Everyone else at that level of stardom, I will happily argue, is either the product of a PR machine or simply not as forthcoming about their personal failures. Bourdain was neither; he was particularly adept at outlining his personal failures, willing to be raw, and willing to be wrong. Here I am, he conveyed through his work. Here I am, no better or worse than anyone else, and wow, we’re a fucked-up bunch. But look at all this beauty.

Laurie Woolever is a writer and editor who for the better part of a decade worked as Bourdain’s assistant and collaborator. They co-authored Appetites: A Cookbook  in 2016, and had been working on World Travel: An Irreverent Guide (to be published in 2021) at the time of his death.

Via email, Woolever wrote: “He was adamant that he wasn’t actually cool.”

He was wrong about that, of course.

The only story about Bourdain I’m qualified to tell goes like this: Once there was a man named Tony, and he was as fucked up as anyone else but he did something with his life—many somethings, in fact.
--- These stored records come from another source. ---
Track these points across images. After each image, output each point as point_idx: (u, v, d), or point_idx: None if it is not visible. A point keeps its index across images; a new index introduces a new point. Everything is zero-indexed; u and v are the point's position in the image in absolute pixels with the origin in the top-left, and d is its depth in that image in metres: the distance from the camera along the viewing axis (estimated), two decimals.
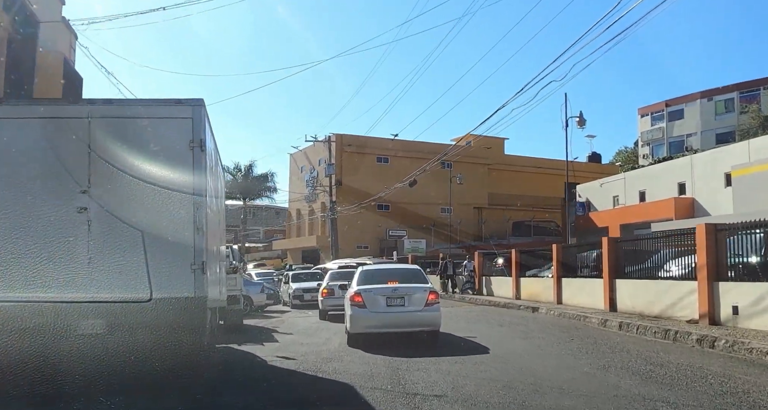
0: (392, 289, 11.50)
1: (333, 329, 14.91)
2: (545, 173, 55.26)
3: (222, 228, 10.28)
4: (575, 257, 19.19)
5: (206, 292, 7.07)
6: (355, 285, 11.98)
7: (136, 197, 6.94)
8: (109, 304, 6.68)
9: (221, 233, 10.01)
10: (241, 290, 14.01)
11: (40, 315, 6.45)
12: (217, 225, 9.11)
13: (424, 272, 13.07)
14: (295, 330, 15.11)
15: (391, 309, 11.39)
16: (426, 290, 11.64)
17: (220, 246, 9.79)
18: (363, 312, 11.39)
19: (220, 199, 9.56)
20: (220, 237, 9.87)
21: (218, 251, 9.12)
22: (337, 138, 47.18)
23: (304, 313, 21.37)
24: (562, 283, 19.05)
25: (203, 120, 7.27)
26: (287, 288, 25.59)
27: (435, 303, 11.58)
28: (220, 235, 9.69)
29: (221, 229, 10.08)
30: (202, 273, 7.00)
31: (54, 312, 6.52)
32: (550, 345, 10.74)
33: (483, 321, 15.50)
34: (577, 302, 17.77)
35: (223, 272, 10.45)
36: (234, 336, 13.14)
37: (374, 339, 11.43)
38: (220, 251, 9.43)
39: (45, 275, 6.63)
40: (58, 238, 6.76)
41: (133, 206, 6.93)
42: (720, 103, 61.14)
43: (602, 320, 13.52)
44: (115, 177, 6.92)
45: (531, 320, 15.52)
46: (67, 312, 6.58)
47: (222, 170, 10.65)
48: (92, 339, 6.57)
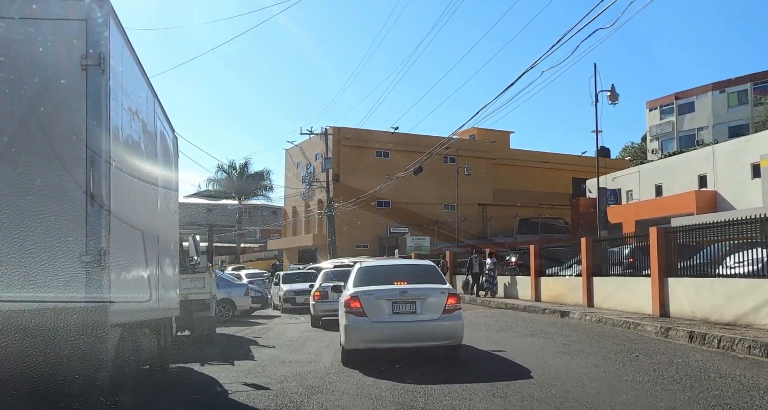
0: (400, 291, 8.86)
1: (326, 339, 12.28)
2: (552, 169, 53.09)
3: (171, 210, 7.57)
4: (607, 253, 16.52)
5: (108, 296, 4.39)
6: (351, 287, 9.33)
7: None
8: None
9: (167, 216, 7.30)
10: (211, 294, 11.35)
11: None
12: (153, 201, 6.41)
13: (439, 269, 10.38)
14: (279, 341, 12.44)
15: (399, 317, 8.77)
16: (443, 292, 9.00)
17: (165, 234, 7.08)
18: (361, 321, 8.75)
19: (161, 165, 6.86)
20: (165, 221, 7.14)
21: (156, 239, 6.42)
22: (334, 131, 44.51)
23: (294, 319, 18.69)
24: (593, 283, 16.36)
25: (108, 26, 4.58)
26: (277, 290, 22.88)
27: (455, 309, 8.94)
28: (162, 218, 6.98)
29: (168, 210, 7.35)
30: (101, 268, 4.34)
31: None
32: (612, 365, 8.05)
33: (507, 329, 12.83)
34: (613, 305, 15.10)
35: (173, 269, 7.77)
36: (199, 352, 10.47)
37: (376, 356, 8.83)
38: (161, 240, 6.73)
39: None
40: None
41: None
42: (733, 95, 59.22)
43: (661, 328, 10.82)
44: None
45: (565, 327, 12.84)
46: None
47: (169, 128, 7.88)
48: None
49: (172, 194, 7.69)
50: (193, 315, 11.25)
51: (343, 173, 44.48)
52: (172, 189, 7.73)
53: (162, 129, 7.08)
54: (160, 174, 6.78)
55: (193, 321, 11.28)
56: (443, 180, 44.81)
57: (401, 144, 44.02)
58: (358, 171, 43.45)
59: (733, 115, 58.13)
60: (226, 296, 17.69)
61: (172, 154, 7.82)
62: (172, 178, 7.73)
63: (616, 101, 16.94)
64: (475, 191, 46.84)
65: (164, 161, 7.17)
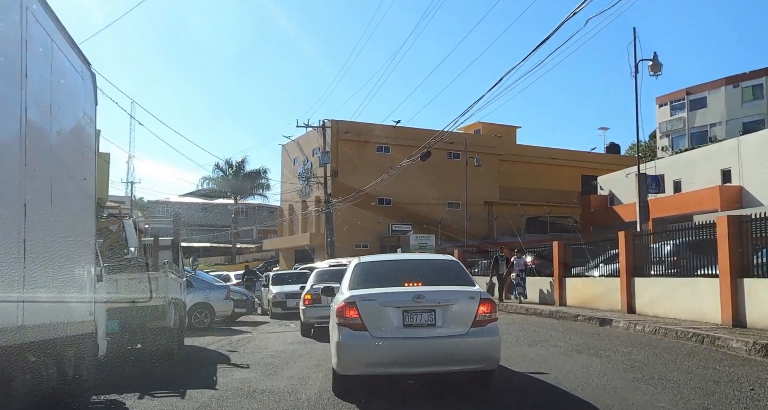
0: (413, 295, 6.40)
1: (316, 354, 9.81)
2: (560, 165, 50.78)
3: (69, 175, 4.97)
4: (650, 250, 14.03)
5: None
6: (347, 290, 6.85)
7: None
8: None
9: (61, 185, 4.72)
10: (167, 298, 8.80)
11: None
12: (13, 155, 3.87)
13: (464, 267, 7.85)
14: (258, 357, 9.91)
15: (412, 331, 6.31)
16: (474, 296, 6.54)
17: (45, 211, 4.49)
18: (360, 337, 6.30)
19: (42, 99, 4.34)
20: (42, 188, 4.49)
21: (17, 217, 3.89)
22: (332, 124, 41.99)
23: (284, 326, 16.19)
24: (634, 284, 13.87)
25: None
26: (267, 293, 20.34)
27: (490, 321, 6.49)
28: (38, 182, 4.37)
29: (62, 174, 4.73)
30: None
31: None
32: (728, 407, 5.54)
33: (542, 342, 10.32)
34: (662, 312, 12.61)
35: (76, 266, 5.20)
36: (149, 372, 7.99)
37: (380, 384, 6.49)
38: (37, 221, 4.19)
39: None
40: None
41: None
42: (747, 89, 57.24)
43: (754, 345, 8.25)
44: None
45: (614, 340, 10.31)
46: None
47: (77, 58, 5.30)
48: None
49: (78, 151, 5.15)
50: (146, 325, 8.74)
51: (342, 169, 42.01)
52: (79, 145, 5.19)
53: (52, 45, 4.57)
54: (39, 113, 4.27)
55: (145, 333, 8.76)
56: (447, 177, 42.52)
57: (403, 138, 41.50)
58: (357, 167, 40.93)
59: (747, 110, 56.36)
60: (203, 300, 15.16)
61: (80, 92, 5.32)
62: (77, 126, 5.19)
63: (659, 72, 14.46)
64: (480, 189, 44.43)
65: (56, 96, 4.66)
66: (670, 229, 13.36)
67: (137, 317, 8.58)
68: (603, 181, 44.69)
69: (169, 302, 9.01)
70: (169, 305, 8.99)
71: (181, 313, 10.84)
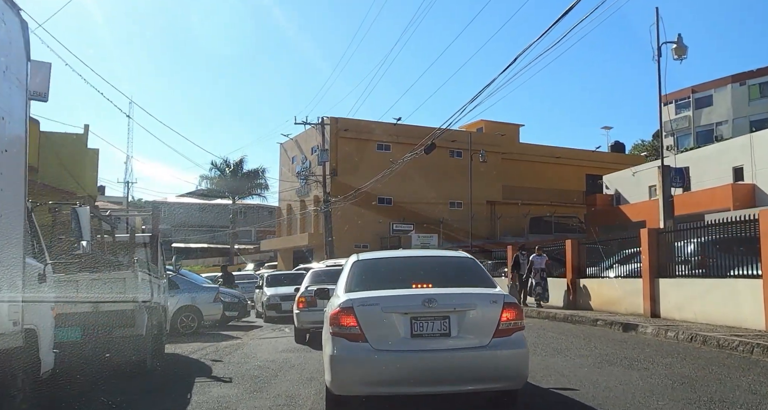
0: (423, 299, 5.30)
1: (309, 366, 8.66)
2: (564, 164, 49.75)
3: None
4: (674, 249, 12.89)
5: None
6: (343, 292, 5.73)
7: None
8: None
9: None
10: (136, 302, 7.65)
11: None
12: None
13: (482, 266, 6.67)
14: (243, 368, 8.75)
15: (422, 342, 5.23)
16: (496, 300, 5.44)
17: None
18: (359, 350, 5.21)
19: None
20: None
21: None
22: (331, 122, 40.85)
23: (277, 331, 15.04)
24: (658, 286, 12.71)
25: None
26: (261, 295, 19.16)
27: (515, 329, 5.41)
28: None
29: None
30: None
31: None
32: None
33: (564, 351, 9.17)
34: (691, 316, 11.47)
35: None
36: (114, 388, 6.83)
37: (380, 403, 5.32)
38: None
39: None
40: None
41: None
42: (754, 87, 56.40)
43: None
44: None
45: (646, 348, 9.16)
46: None
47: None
48: None
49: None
50: (113, 333, 7.58)
51: (342, 167, 40.89)
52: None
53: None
54: None
55: (112, 342, 7.60)
56: (448, 176, 41.50)
57: (404, 136, 40.37)
58: (357, 166, 39.81)
59: (755, 108, 55.56)
60: (189, 302, 13.98)
61: (4, 38, 4.18)
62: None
63: (684, 56, 13.30)
64: (483, 188, 43.34)
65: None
66: (699, 225, 12.22)
67: (102, 323, 7.43)
68: (609, 180, 43.88)
69: (141, 306, 7.85)
70: (140, 310, 7.83)
71: (159, 318, 9.69)
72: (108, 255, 8.27)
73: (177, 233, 68.66)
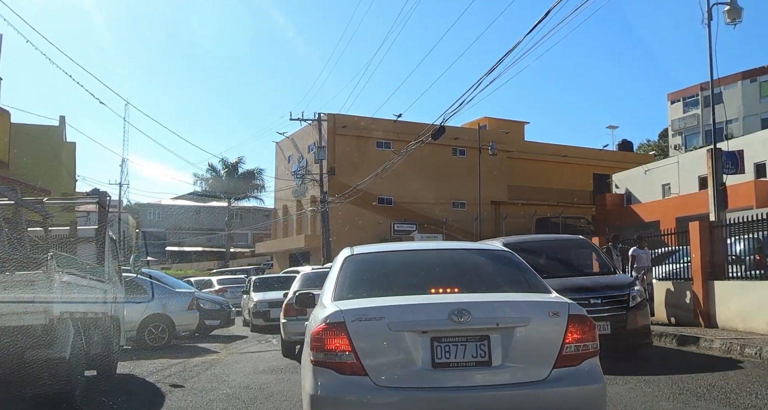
0: (450, 310, 3.39)
1: (292, 393, 6.63)
2: (571, 163, 48.03)
3: None
4: (726, 246, 10.89)
5: None
6: (330, 301, 3.75)
7: None
8: None
9: None
10: (50, 313, 5.61)
11: None
12: None
13: (526, 262, 4.60)
14: (208, 397, 6.71)
15: (449, 376, 3.33)
16: (558, 312, 3.50)
17: None
18: (353, 387, 3.29)
19: None
20: None
21: None
22: (329, 118, 38.99)
23: (264, 342, 13.04)
24: (714, 290, 10.69)
25: None
26: (248, 301, 17.12)
27: (586, 354, 3.44)
28: None
29: None
30: None
31: None
32: None
33: (621, 371, 7.12)
34: (760, 327, 9.45)
35: None
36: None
37: None
38: None
39: None
40: None
41: None
42: (765, 84, 55.34)
43: None
44: None
45: (728, 369, 7.12)
46: None
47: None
48: None
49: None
50: (24, 355, 5.56)
51: (340, 166, 39.04)
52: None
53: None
54: None
55: (22, 367, 5.56)
56: (451, 175, 39.90)
57: (405, 133, 38.47)
58: (355, 164, 37.94)
59: (766, 105, 54.29)
60: (159, 310, 11.91)
61: None
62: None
63: (739, 19, 11.38)
64: (487, 188, 41.53)
65: None
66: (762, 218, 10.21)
67: (8, 343, 5.41)
68: (618, 179, 42.56)
69: (63, 319, 5.82)
70: (62, 325, 5.80)
71: (105, 333, 7.65)
72: (28, 252, 6.23)
73: (172, 235, 66.79)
He was funny and kind; rude and crass. He loved music and art, and all the ways in which people forge real connections. He was curious and intelligent, vulnerable and sarcastic. He made the world seem a much more beautiful and welcoming place than many of us suspect it is. I felt, and still feel, that he was one of my people. That he was my friend. When he died, it felt extremely personal. And it still does. I miss him.

 

~ Emma Alvarez Gibson

 

*I like to think that Tony would have been amused at this use of  the word “puto”.